Avro SASL profile
SASL (RFC 2222) provides a framework for authentication and security of network protocols. Each protocol that uses SASL is meant to define a SASL profile. This document provides a SASL profile for connection-based Avro RPC.
SASL negotiation proceeds as a series of message interactions over a connection between a client and server using a selected SASL mechanism. The client starts this negotiation by sending its chosen mechanism name with an initial (possibly empty) message. Negotiation proceeds with the exchange of messages until either side indicates success or failure. The content of the messages is mechanism-specific. If the negotiation succeeds, then the session can proceed over the connection, otherwise it must be abandoned.

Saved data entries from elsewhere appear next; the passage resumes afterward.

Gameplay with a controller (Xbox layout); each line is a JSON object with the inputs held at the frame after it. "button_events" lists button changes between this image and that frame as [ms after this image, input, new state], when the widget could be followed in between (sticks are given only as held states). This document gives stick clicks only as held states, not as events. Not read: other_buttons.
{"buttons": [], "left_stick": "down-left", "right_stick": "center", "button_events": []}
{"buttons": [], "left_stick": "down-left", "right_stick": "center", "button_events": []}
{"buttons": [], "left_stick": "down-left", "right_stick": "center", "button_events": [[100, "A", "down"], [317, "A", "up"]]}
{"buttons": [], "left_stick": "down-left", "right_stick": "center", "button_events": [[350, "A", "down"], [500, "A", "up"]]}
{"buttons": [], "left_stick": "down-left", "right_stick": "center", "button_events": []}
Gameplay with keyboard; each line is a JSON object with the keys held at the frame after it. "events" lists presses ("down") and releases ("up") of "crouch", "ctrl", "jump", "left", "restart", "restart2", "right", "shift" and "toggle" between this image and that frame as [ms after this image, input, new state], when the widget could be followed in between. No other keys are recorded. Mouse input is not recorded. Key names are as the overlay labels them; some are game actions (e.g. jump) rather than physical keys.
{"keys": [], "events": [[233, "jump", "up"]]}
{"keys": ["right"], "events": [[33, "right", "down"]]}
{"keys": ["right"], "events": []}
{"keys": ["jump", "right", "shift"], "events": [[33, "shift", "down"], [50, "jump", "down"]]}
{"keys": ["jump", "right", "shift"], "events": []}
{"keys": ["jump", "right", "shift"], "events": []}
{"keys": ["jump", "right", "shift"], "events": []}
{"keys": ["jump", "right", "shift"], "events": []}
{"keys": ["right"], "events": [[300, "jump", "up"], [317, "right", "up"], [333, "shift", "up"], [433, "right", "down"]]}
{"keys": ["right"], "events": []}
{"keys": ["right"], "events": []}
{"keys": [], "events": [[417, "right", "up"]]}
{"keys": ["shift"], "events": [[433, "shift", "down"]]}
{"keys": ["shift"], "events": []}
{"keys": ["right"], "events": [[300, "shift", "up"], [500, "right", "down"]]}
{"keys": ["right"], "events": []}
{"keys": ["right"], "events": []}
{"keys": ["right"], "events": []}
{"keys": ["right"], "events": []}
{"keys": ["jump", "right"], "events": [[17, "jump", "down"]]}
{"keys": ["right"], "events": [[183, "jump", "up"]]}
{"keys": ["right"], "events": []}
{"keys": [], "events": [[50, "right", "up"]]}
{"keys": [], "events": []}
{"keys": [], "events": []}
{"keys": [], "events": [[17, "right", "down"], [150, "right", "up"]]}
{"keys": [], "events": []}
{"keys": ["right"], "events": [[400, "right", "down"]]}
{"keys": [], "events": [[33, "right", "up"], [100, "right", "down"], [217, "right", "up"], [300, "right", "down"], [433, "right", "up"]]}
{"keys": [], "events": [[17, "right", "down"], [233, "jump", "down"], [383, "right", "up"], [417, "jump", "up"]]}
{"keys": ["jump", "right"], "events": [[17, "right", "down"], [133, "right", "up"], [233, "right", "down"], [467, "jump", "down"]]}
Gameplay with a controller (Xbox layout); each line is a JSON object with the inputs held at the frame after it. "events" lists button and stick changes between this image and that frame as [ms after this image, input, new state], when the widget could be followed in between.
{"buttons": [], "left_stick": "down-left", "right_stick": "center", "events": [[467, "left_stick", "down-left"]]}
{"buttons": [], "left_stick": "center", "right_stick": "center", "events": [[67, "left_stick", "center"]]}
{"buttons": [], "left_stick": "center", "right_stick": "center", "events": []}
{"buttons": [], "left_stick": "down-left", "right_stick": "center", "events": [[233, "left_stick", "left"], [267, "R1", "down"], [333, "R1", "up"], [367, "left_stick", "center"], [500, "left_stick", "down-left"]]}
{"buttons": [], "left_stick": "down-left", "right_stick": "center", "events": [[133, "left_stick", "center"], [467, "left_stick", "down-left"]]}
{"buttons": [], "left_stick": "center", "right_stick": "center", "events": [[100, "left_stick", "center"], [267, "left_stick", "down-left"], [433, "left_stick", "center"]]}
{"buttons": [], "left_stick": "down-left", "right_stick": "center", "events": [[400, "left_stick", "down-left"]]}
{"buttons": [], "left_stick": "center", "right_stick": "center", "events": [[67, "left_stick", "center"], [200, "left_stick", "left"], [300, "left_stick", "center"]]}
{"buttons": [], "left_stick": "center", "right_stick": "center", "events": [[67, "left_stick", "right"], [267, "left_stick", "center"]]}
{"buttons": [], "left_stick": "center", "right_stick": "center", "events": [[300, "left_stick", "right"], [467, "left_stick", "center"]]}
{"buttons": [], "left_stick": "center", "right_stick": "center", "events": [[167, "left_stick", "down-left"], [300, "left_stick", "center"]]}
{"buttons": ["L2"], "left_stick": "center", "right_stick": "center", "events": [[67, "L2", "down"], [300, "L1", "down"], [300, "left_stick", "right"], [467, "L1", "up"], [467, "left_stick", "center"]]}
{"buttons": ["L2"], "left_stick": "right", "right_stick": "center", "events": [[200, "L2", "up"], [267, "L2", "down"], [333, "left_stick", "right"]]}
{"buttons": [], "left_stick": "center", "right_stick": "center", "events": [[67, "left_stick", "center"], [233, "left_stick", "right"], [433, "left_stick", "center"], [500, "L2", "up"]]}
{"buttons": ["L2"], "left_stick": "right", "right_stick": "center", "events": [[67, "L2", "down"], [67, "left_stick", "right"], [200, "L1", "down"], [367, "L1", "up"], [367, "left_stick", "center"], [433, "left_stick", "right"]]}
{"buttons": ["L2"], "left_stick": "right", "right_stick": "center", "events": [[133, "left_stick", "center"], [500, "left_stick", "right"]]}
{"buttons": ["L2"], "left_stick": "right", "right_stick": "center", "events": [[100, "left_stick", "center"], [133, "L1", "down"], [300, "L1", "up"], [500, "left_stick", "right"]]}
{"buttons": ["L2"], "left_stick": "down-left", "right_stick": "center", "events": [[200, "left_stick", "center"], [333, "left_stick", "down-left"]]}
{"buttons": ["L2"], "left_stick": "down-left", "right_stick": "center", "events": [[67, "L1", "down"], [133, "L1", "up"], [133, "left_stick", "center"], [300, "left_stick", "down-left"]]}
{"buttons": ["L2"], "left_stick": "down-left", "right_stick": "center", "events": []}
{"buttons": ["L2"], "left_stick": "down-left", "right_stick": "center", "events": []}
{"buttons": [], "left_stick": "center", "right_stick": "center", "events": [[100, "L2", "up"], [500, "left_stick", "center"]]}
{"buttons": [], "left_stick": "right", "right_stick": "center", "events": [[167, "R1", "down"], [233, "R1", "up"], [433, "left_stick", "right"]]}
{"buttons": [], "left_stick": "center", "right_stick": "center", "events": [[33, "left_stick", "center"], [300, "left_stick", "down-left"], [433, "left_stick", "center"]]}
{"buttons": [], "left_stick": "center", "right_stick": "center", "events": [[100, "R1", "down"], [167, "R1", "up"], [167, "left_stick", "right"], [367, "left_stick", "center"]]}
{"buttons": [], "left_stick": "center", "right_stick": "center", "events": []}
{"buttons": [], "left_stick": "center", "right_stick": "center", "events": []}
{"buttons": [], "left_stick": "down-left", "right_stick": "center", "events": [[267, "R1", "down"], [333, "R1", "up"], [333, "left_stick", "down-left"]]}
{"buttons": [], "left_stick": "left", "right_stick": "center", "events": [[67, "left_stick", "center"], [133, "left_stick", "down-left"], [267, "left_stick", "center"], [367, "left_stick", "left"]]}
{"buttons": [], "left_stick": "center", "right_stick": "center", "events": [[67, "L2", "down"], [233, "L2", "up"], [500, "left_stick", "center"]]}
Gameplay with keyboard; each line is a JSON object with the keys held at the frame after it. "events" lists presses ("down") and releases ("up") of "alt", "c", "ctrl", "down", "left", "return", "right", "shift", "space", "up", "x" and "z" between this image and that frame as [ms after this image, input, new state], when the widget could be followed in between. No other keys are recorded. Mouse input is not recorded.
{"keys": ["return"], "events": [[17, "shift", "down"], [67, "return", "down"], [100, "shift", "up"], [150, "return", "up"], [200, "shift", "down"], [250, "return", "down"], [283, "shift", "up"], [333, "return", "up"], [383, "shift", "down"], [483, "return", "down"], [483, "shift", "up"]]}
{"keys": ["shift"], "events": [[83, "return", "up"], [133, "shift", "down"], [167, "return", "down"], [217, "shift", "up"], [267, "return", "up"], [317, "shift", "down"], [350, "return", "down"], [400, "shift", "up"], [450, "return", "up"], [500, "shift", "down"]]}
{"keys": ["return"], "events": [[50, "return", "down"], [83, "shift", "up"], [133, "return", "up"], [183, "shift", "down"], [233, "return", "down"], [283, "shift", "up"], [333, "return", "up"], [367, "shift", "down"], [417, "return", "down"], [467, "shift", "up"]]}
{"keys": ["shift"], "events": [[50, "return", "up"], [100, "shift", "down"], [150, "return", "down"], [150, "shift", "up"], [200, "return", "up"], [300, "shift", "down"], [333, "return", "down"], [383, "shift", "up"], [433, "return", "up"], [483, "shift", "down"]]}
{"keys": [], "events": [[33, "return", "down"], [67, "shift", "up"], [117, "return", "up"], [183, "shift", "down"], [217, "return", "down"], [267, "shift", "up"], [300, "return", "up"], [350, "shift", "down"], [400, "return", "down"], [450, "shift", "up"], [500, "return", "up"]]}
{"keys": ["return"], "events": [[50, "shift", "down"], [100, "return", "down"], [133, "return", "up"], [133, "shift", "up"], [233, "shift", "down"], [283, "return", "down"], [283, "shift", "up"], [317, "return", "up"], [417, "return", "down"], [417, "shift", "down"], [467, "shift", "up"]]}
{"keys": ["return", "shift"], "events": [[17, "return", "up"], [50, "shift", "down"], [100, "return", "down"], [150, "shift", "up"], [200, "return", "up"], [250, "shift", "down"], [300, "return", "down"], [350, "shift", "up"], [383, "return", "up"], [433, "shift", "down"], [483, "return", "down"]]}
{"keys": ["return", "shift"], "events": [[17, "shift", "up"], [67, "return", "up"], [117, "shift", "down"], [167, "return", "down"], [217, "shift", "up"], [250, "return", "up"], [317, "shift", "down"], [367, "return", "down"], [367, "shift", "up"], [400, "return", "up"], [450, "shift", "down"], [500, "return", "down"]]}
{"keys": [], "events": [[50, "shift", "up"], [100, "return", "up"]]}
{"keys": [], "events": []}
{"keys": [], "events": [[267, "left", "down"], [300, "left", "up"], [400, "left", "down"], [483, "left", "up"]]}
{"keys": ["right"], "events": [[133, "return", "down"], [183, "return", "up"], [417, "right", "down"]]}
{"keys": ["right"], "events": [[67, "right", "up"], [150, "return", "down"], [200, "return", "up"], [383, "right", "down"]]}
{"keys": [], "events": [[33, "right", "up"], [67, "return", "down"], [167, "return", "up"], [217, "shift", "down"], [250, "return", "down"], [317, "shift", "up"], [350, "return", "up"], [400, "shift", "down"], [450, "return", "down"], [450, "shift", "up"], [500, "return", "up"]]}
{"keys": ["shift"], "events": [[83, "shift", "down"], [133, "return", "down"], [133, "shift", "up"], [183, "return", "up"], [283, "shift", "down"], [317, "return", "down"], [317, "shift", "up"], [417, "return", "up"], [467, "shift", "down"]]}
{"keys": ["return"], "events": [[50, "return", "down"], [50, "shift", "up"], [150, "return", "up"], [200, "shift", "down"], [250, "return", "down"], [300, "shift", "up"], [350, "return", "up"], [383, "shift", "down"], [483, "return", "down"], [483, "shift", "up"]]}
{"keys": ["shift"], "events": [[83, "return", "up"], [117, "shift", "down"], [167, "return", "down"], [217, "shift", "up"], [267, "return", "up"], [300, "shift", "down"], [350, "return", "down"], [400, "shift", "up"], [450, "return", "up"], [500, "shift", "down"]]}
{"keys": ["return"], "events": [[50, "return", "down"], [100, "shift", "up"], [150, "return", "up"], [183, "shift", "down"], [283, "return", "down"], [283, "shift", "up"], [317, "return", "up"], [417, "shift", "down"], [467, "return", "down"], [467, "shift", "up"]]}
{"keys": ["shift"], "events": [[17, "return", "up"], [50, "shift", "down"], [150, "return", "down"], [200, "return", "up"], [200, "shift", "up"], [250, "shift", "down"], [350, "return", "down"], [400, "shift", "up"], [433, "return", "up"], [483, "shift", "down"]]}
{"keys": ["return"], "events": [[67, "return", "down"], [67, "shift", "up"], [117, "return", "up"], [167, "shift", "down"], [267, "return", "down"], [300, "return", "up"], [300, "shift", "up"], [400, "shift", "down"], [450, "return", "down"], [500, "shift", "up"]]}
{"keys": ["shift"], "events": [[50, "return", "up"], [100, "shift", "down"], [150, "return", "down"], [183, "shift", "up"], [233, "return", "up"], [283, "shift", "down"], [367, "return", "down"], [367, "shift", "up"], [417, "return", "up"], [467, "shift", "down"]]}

Some mechanisms continue to process session data after negotiation (e.g., encrypting it), while some specify that further session data is transmitted unmodifed.
Avro SASL negotiation uses four one-byte commands.
- 0: START Used in a client's initial message.
- 1: CONTINUE Used while negotiation is ongoing.
- 2: FAIL Terminates negotiation unsuccessfully.
- 3: COMPLETE Terminates negotiation sucessfully.
The format of a START message is:
| 0 | 4-byte mechanism name length | mechanism name | 4-byte payload length | payload data |
The format of a CONTINUE message is:
| 1 | 4-byte payload length | payload data |
The format of a FAIL message is:
| 2 | 4-byte message length | UTF-8 message |
The format of a COMPLETE message is:
| 3 | 4-byte payload length | payload data |
Negotiation is initiated by a client sending a START command containing the client's chosen mechanism name and any mechanism-specific payload data.
The server and client then interchange some number (possibly zero) of CONTINUE messages. Each message contains payload data that is processed by the security mechanism to generate the next message.
Once either the client or server send a FAIL message then negotiation has failed. UTF-8-encoded text is included in the failure message. Once either a FAIL message has been sent or recieved, or any other error occurs in the negotiation, further communication on this connection must cease.
Once either the client or server send a COMPLETE message then negotiation has completed successfully. Session data may now be transmitted over the connection until it is closed by either side.
If no SASL QOP (quality of protection) is negotiated, then all subsequent writes to/reads over this connection are written/read unmodified. In particular, messages use Avro framing, and are of the form:
| 4-byte frame length | frame data | ... | 4 zero bytes |
If a SASL QOP is negotiated, then it must be used by the connection for all subsequent messages. This is done by wrapping each non-empty frame written using the security mechanism and unwrapping each non-empty frame read. The length written in each non-empty frame is the length of the wrapped data. Complete frames must be passed to the security mechanism for unwrapping. Unwrapped data is then passed to the application as the content of the frame.
If at any point processing fails due to wrapping, unwrapping or framing errors, then all further communication on this connection must cease.
The SASL anonymous mechanism (RFC 2245) is quite simple to implement. In particular, an initial anonymous request may be prefixed by the following static sequence:
| 0 | 0009 | ANONYMOUS | 0000 |
If a server uses the anonymous mechanism, it should check that the mechanism name in the start message prefixing the first request recieved is 'ANONYMOUS', then simply prefix its initial response with a COMPLETE message of:
| 3 | 0000 |
If an anonymous server recieves some other mechanism name, then it may respond with a FAIL message as simple as:
| 2 | 0000 |
Note that the anonymous mechanism need add no additional round-trip messages between client and server. The START message can be piggybacked on the initial request and the COMPLETE or FAIL message can be piggybacked on the initial response.